Os bebês reborn, como são chamados bonecos extremamente realistas que podem, inclusive, ser confundidos com crianças humanas, têm tomado conta das discussões online nos últimos tempos. Sua presença na sociedade, embora não seja novidade, ganhou manchetes graças a “adoção” de famosos como o padre Fábio de Melo e a influenciadora Gracyanne Barbosa, além da divulgação de histórias de pessoas que levam a atividade para um lugar considerado por muitos como longe demais.
Na Bahia, a Igreja Nossa Senhora do Rosário dos Pretos, uma das mais tradicionais de Salvador, emitiu um comunicado afirmando não realizar batismos de bebês reborn. “Os sacramentos da Igreja são atos sagrados e devem ser tratados com o máximo respeito. O batismo, em especial, é um rito solene destinado a pessoas reais, marcando o início da vida cristã. Por isso, não realizamos batismos nem qualquer atendimento religioso relacionado a bonecas “reborn” ou objetos semelhantes. A nossa fé está centrada na vida e dignidade humanas. Agradecemos a compreensão”, divulgou em nota.

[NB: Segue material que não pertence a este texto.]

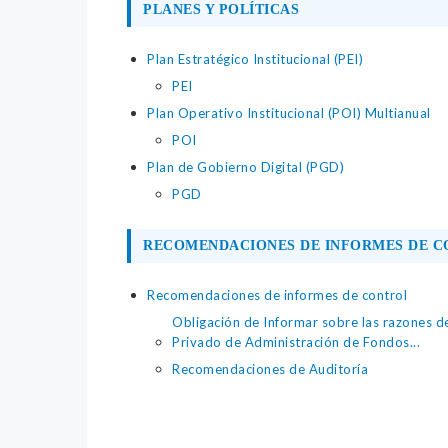
PLANES Y POLÍTICAS
Plan Estratégico Institucional (PEI)
PEI
Plan Operativo Institucional (POI) Multianual
POI
Plan de Gobierno Digital (PGD)
PGD
RECOMENDACIONES DE INFORMES DE 
Recomendaciones de informes de control
Obligación de Informar sobre las razones 
Privado de Administración de Fondos...
Recomendaciones de Auditoría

Já em Itajaí, no Litoral Norte de Santa Catarina, uma mulher levou um bebê reborn para tomar vacina em uma Unidade Básica de Saúde (UBS), pedindo que a aplicação fosse simulada para que ela pudesse filmar e postar nas redes sociais. Ao ouvir uma resposta negativa, ela causou uma pequena confusão com os profissionais de saúde presentes no local.
A comoção envolvendo esses brinquedos chegou, inclusive, ao Congresso, com dezenas de projetos de lei que proibem o atendimento de bebês reborn em equipamentos de saúde pública protocolados em casas legislativas de todo o país apenas nas últimas semanas.
COMPORTAMENTOS
O tratamento de bonecos como bebês humanos por adultos, segundo a psicóloga Brunna Lima, pode ter diferentes explicações. “Muitas vezes, o bebê reborn representa a possibilidade de retomar um papel de cuidado, afeto e vínculo que foi central em algum momento da vida — especialmente para mulheres que foram mães ou cuidadoras por longos períodos”, explica, mencionando, ainda, a conexão com memória afetiva e a compensação emocional como causas do comportamento visto com olhos estranhos por grande parte da sociedade.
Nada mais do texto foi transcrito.